Rinuncia all’eredità ed inventario
Un caso di particolare interesse in tema di obbligazione risarcitoria derivante da una condotta criminosa del de cuius, è stato affrontato dal Tribunale di Milano, sez. X, con la sentenza 18/02/2020, n. 1552.
La vicenda trae origine dalla richiesta risarcitoria promossa dai genitori e dal fratello della minore Caia, i quali convenivano in giudizio Tizia e Mevia, affinchè il Tribunale, accertato il loro status di eredi pure e semplici del defunto Sempronio, venissero condannate al risarcimento del danno derivante dalla condotta criminosa del defunto stesso.

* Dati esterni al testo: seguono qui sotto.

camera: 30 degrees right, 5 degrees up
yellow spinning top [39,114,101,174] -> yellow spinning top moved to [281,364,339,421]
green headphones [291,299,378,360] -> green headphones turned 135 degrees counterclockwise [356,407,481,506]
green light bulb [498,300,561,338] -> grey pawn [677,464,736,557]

In particolare, Sempronio era stato tratto a giudizio per rispondere del reato di violenza sessuale aggravata e continuata nei confronti della minore: a seguito del suo decesso, il Tribunale aveva dichiarato l’estinzione del reato per morte del reo ai sensi dell’art. 150 c.p..
Gli attori, agiscono pertanto nei confronti delle convenute, ritenendole eredi di Sempronio ed in quanto tali titolari dell’obbligazione risarcitoria.

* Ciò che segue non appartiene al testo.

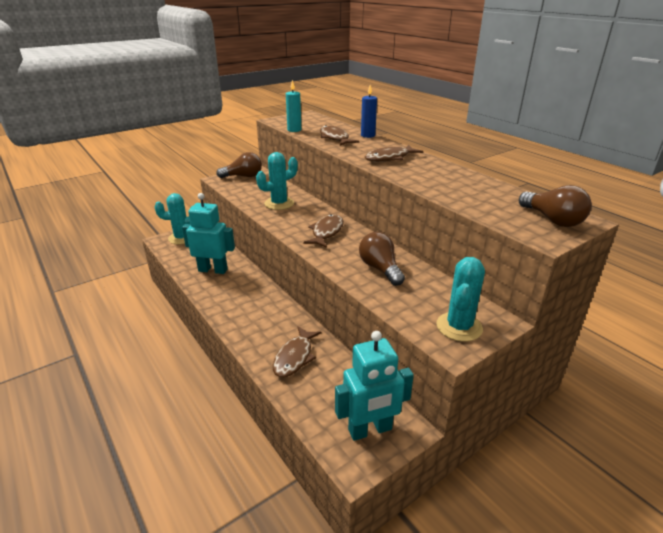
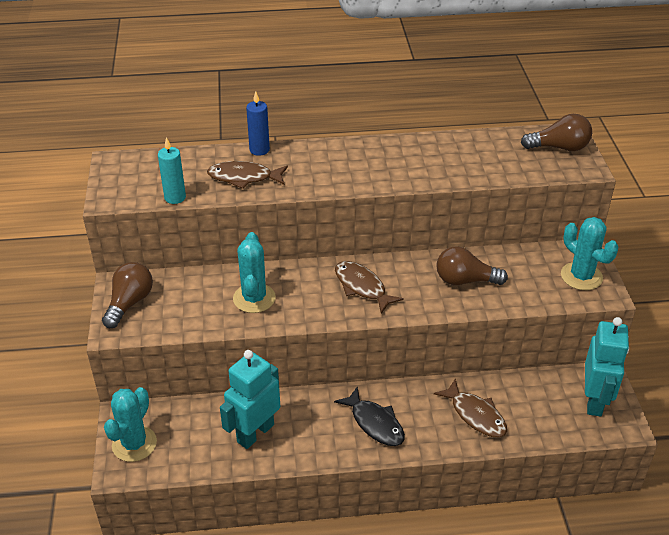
camera: 60 degrees left, 10 degrees up
brown fish [365,145,423,162] -> none
none -> black fish [334,386,405,446]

Costituitesi in giudizio nelle forme di rito, Tizia e Mevia contestavano le pretese degli attori, in particolare quanto allo status stesso di eredi, eccependo di aver rinunciato all’eredità a norma dell’art. 485 c.c..

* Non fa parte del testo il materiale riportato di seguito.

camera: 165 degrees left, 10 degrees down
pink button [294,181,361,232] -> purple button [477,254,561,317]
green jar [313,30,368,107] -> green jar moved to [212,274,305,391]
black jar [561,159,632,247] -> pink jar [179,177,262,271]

Rilevanti sono le questioni giuridiche sottese al caso in esame.
Precipuo rilievo assume, anzitutto, la domanda volta all’accertamento dello status di eredi delle convenute, il quale, secondo quanto dedotto dagli attori nell’atto di citazione, avrebbe trovato fondamento nel mancato espletamento dell’inventario ex art. 485 c.c., con la conseguente inefficacia (e/o nullità o invalidità) della rinuncia successivamente effettuata.
Tale assunto viene respinto dal Tribunale, il quale ha ritenuto che la rinuncia all’eredità, la quale si sostanzia in una “dichiarazione, ricevuta da un notaio o dal cancelliere del Tribunale del circondario in cui si è aperta la successione e inserita nel registro delle successioni” (art. 519, primo comma, c.c.), fosse stata correttamente espletata dalle convenute.
I giudici rilevano, infatti, che nessun altro onere risulta imposto ai fini della validità dell’atto di rinuncia all’eredità: in particolare, non è richiesto il successivo compimento dell’inventario da parte del chiamato che si trovi in possesso dei beni.
Peraltro sul punto, anche se sono da segnalare opposte correnti di merito, la giurisprudenza della Suprema Corte in alcune occasioni ha affermato che il chiamato all’eredità “prima del compimento dei tre mesi, può rinunziare all’eredità anche senza compiere l’inventario” (ex multis Cass., sez. II civ., 27 luglio 1964, n. 2067).
Inoltre, ad ulteriore sostegno dell’erronea interpretazione degli attori sul tema, il Tribunale sottolinea come la ratio stessa della rinuncia, ossia la libera manifestazione di volontà del chiamato all’eredità di non voler avere alcun rapporto con l’eredità medesima, verrebbe scalfita dalla richiesta compilazione dell’inventario quale requisito essenziale di validità, rendendo l’atto stesso un negozio potenzialmente condizionato (ed in quanto tale nullo ex art. 520 c.c.).
Nel caso esaminato, gli attori avevano altresì invocato la domanda di accertamento dell’inefficacia della rinuncia ex art. 527 c.c., deducendo la sottrazione (o occultamento) di beni ereditari da parte delle convenute.
Tale domanda veniva ulteriormente respinta poiché nessuna prova concreta, se non generiche allegazioni relative al possesso, era stata fornita in relazione alla sottrazione o all’occultamento.
In conclusione, il Tribunale rigetta la domanda di accertamento dello status di eredi della convenute, le quali hanno validamente rinunciato all’eredità, dichiarando contestualmente assorbita la domanda di condanna al risarcimento del danno, la quale presuppone l’acquisto dell’obbligazione risarcitoria mortis causa delle convenute stesse.